Legal document review has historically been one of the most labor-intensive, expensive, and error-prone processes in professional services. A due diligence exercise for an M&A transaction can involve reviewing thousands of documents — contracts, policies, regulatory filings — over weeks or months, typically by teams of junior associates billing hundreds of euros per hour.
The Three Waves of Legal Tech
Wave 1: Digitization
The first wave simply moved documents from paper to PDF. Searchable, storable, shareable — but still requiring human eyes to read and analyze every page.
Wave 2: Keyword Search & Analytics
Tools like Relativity and Brainspace brought keyword search, email threading, and predictive coding to eDiscovery. These tools helped find relevant documents faster, but the actual analysis — "is this clause problematic?" — still required human judgment.
Wave 3: Agentic AI
The current wave uses LLMs not just to find documents but to understand them.

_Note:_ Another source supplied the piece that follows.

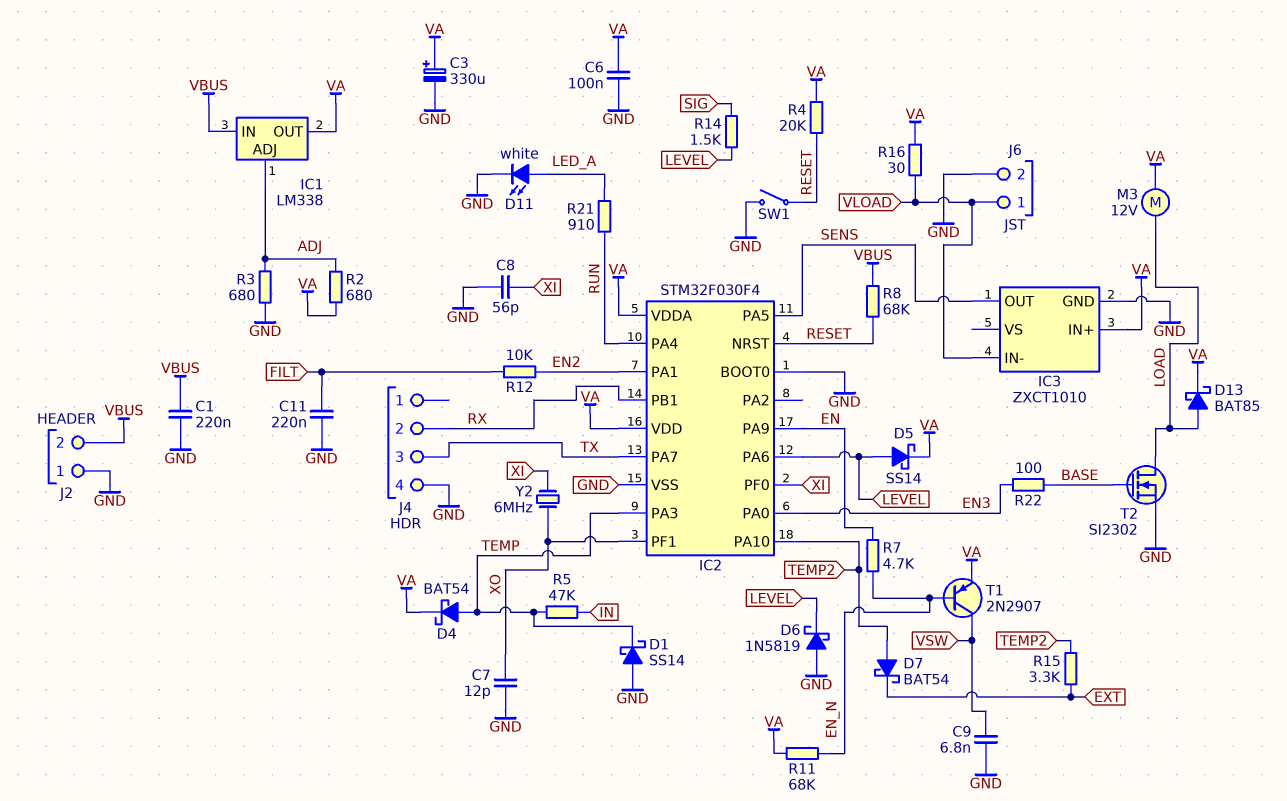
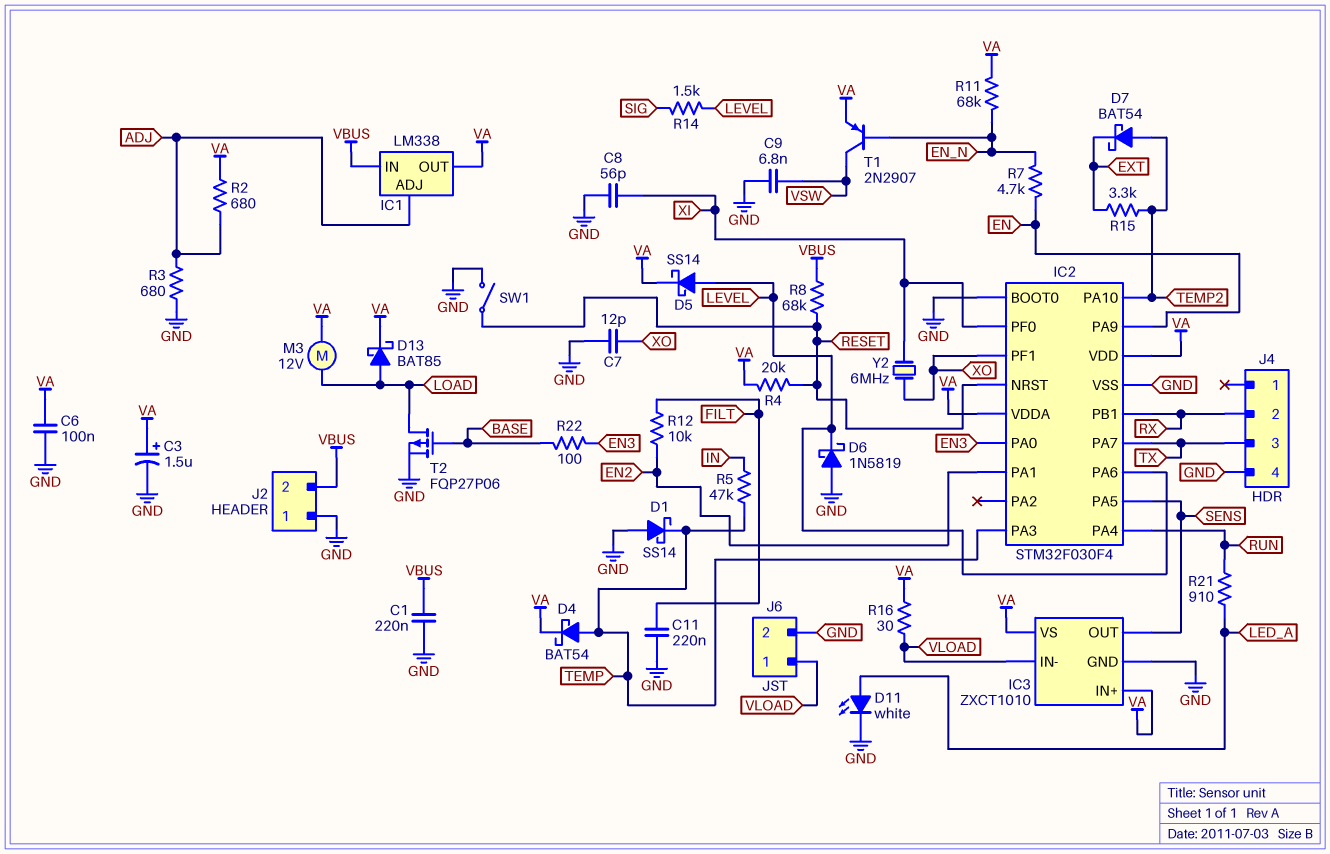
C3: 330uF (plus VA, minus GND) -> 1.5uF (plus VA, minus GND)
IC3 pin VS: none -> VA
T2: NMOS SI2302 (G BASE, D LOAD, S GND) -> PMOS FQP27P06 (G BASE, D LOAD, S GND)

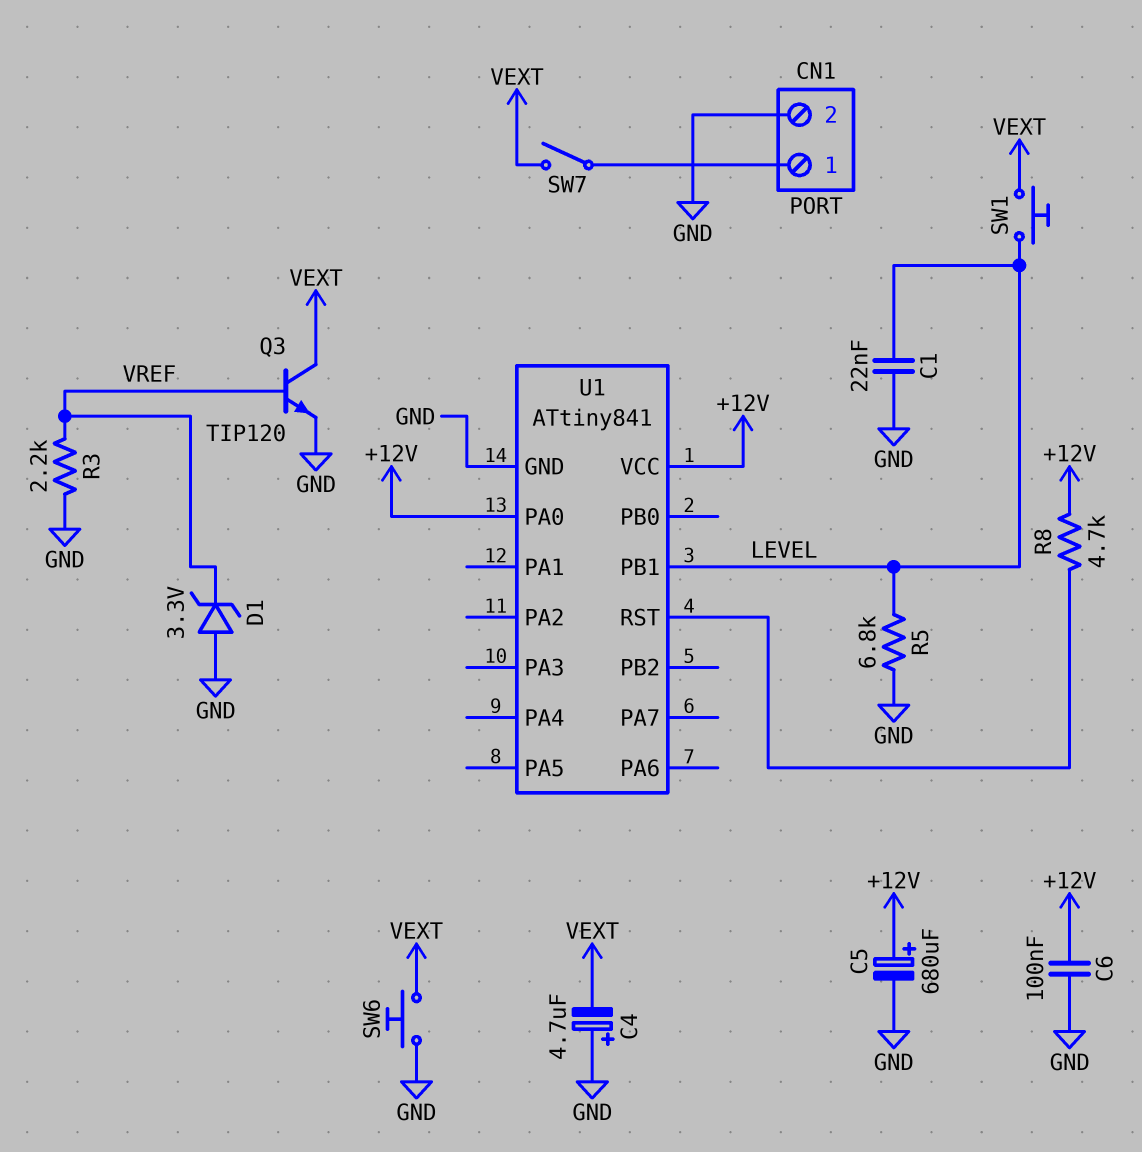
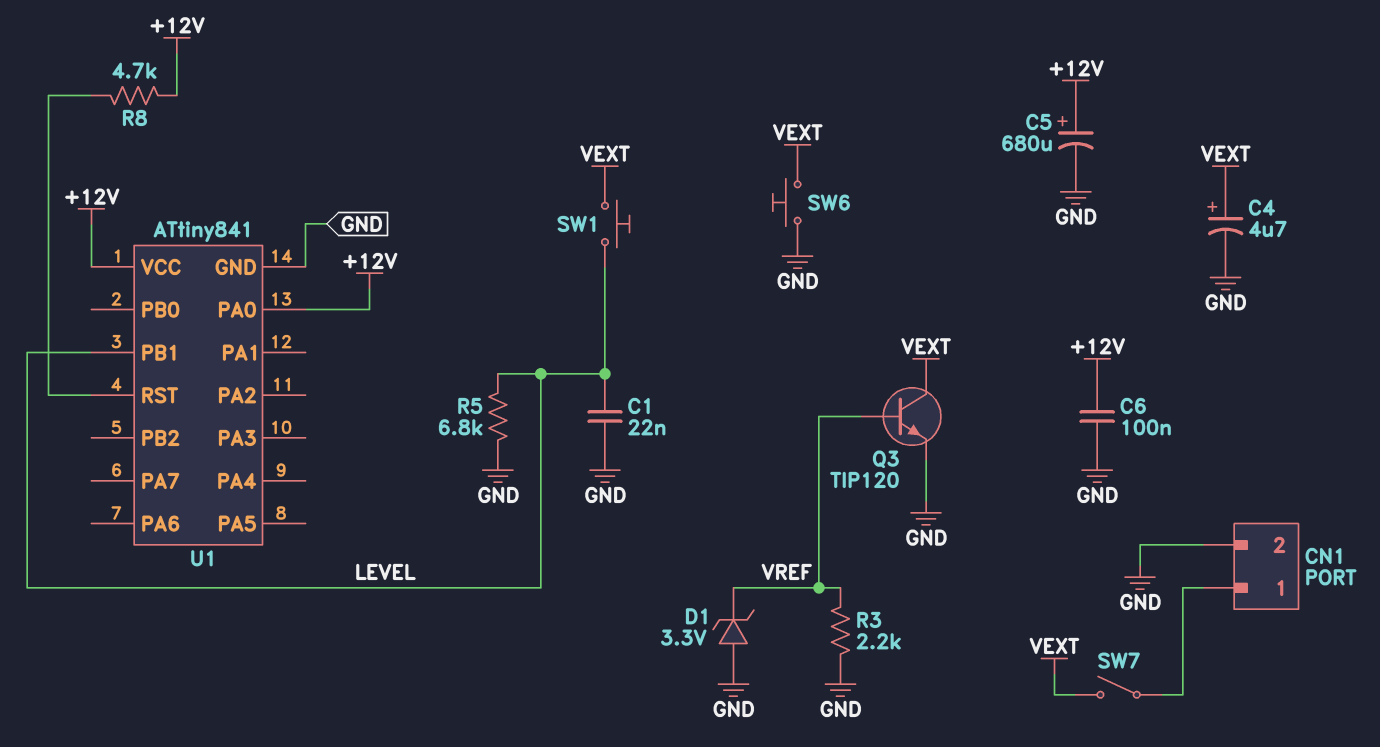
C4: 4.7uF (plus GND, minus VEXT) -> 4.7uF (plus VEXT, minus GND)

Multi-agent systems like PAK4L can read a contract, identify regulatory violations, check internal consistency, assess financial risk, and suggest corrections — tasks that previously required multiple specialists over multiple days.
What Changes
- •Speed: A review that took 3 days takes 3 minutes
- •Cost: Analysis that cost thousands of euros costs single-digit credits
- •Consistency: AI doesn't get tired on page 87 of a 100-page document
- •Accessibility: Small firms and solo practitioners get the same analytical depth as Big Four consultancies
What Doesn't Change
AI doesn't replace legal judgment. It replaces the mechanical parts of review — finding issues, checking compliance boxes, flagging inconsistencies. The strategic decisions — whether to accept a risk, how to negotiate a clause, when to walk away from a deal — remain firmly human.
The best analogy is the calculator. Accountants didn't disappear when calculators arrived. They stopped doing arithmetic and started doing analysis. Legal AI is the calculator for document review.
Looking Forward
The next frontier is iterative AI review — systems that don't just identify issues but help you fix them, then re-review the revised document to confirm the fixes are correct. Combined with version tracking and collaborative workflows, this creates a continuous improvement loop where documents get better with each iteration.
We're also seeing the emergence of domain-specific knowledge bases — curated collections of regulatory frameworks, case law, and best practices that AI agents can reference during review. These transform general-purpose models into domain experts, closing the gap between AI capability and professional specialization.